The Integrity Commission said in a statement that it took note in April 2013 of a report from the Integrity Committee of the Confederation of North, Central American and Caribbean Associations of Football (CONCACAF), alleging that Warner committed fraud against CONCACAF and FIFA, in connection with a Centre of Excellence and in respect of financial statements of CONCACAF.
“In the interest of the public, the commission decided to enquire further into these allegations of fraud,” the statement said.
Section 33(a) of the Integrity in Public Life Act (IPLA) states that the commission:
“May on its own initiative... consider and enquire into any alleged breaches of the act or any allegations of corrupt or dishonest conduct.”
In pursuance thereof, the commission said it has written to Carmona, in accordance with Section 15 of the IPLA, requesting the appointment of a tribunal to enquire further into declarations submitted by Warner.
Section 15 of the IPLA states:
“Where upon the examination referred to in Section 13, the commission is of the opinion that it should enquire further into any declaration so as to ascertain whether there has been a full disclosure, it may advise the president to appoint a tribunal of two or more of its members to conduct an enquiry to verify the contents of the declaration or the statement filed with the commission.”
The earlier report by the CONCACAF Integrity Committee, chaired by former Barbados chief justice Sir David Simmons, alleged that Warner misappropriated funds and committed fraud and had, among other things, deceived “persons and organisations” about his ownership of the Centre of Excellence.
In response to local media, Warner said: “It is passing strange that the issue in the air now is about a drug bust and the Integrity Commission sees it fit to use this as a diversion, no doubt, under instructions, to come up with an investigation in an issue where neither FIFA nor CONCACAF has shown an interest.
“It is a smokescreen.
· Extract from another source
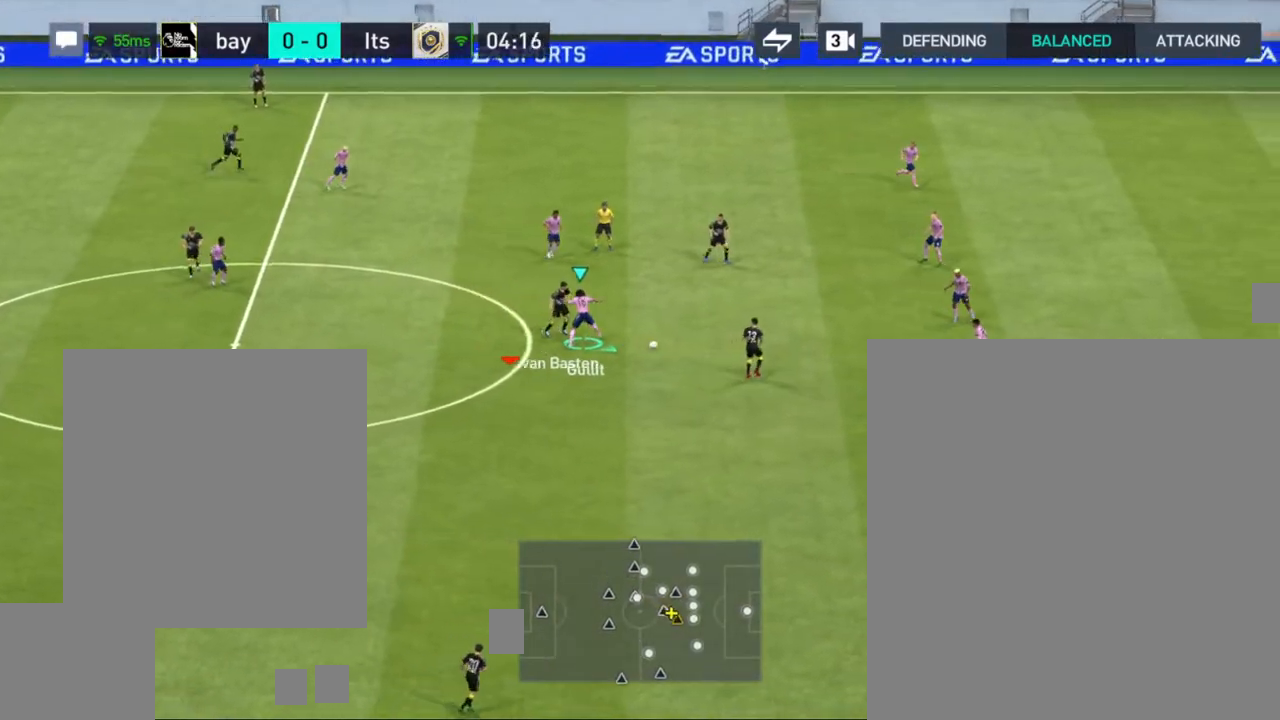
{"buttons": ["CROSS"], "left_stick": "down-left", "right_stick": "center", "events": [[217, "CROSS", "down"], [283, "left_stick", "down-left"]]}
The timing of the commission’s statement is suspicious, but my lawyers and I will deal with it in the fullness of time.”
This is the first time that the Integrity Commission has asked the president to appoint a tribunal and is likely prompted by legal difficulties encountered in an earlier case involving former prime minister Basdeo Panday where the commission was challenged over its failure to advise the president to appoint such a tribunal before referring the matter to the director of public prosecutions when it was not satisfied with the responses given by the subject of an enquiry.